**THE TASK:**
Copy the data from the line that contains "Only four pictures were tak" to its last line, exactly, including both of those lines and leaving out everything before.
Segment Start: INFORMATION SHOWN
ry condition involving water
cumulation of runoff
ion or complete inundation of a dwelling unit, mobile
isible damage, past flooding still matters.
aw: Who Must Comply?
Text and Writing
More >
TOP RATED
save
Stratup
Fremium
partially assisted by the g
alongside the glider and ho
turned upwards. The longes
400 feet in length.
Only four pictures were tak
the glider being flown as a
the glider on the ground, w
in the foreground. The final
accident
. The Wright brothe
Segment End: INFORMATION SHOWN
**THE COMPLETED TASK:**
Only four pictures were tak
the glider being flown as a
the glider on the ground, w
in the foreground. The final
accident
. The Wright brothe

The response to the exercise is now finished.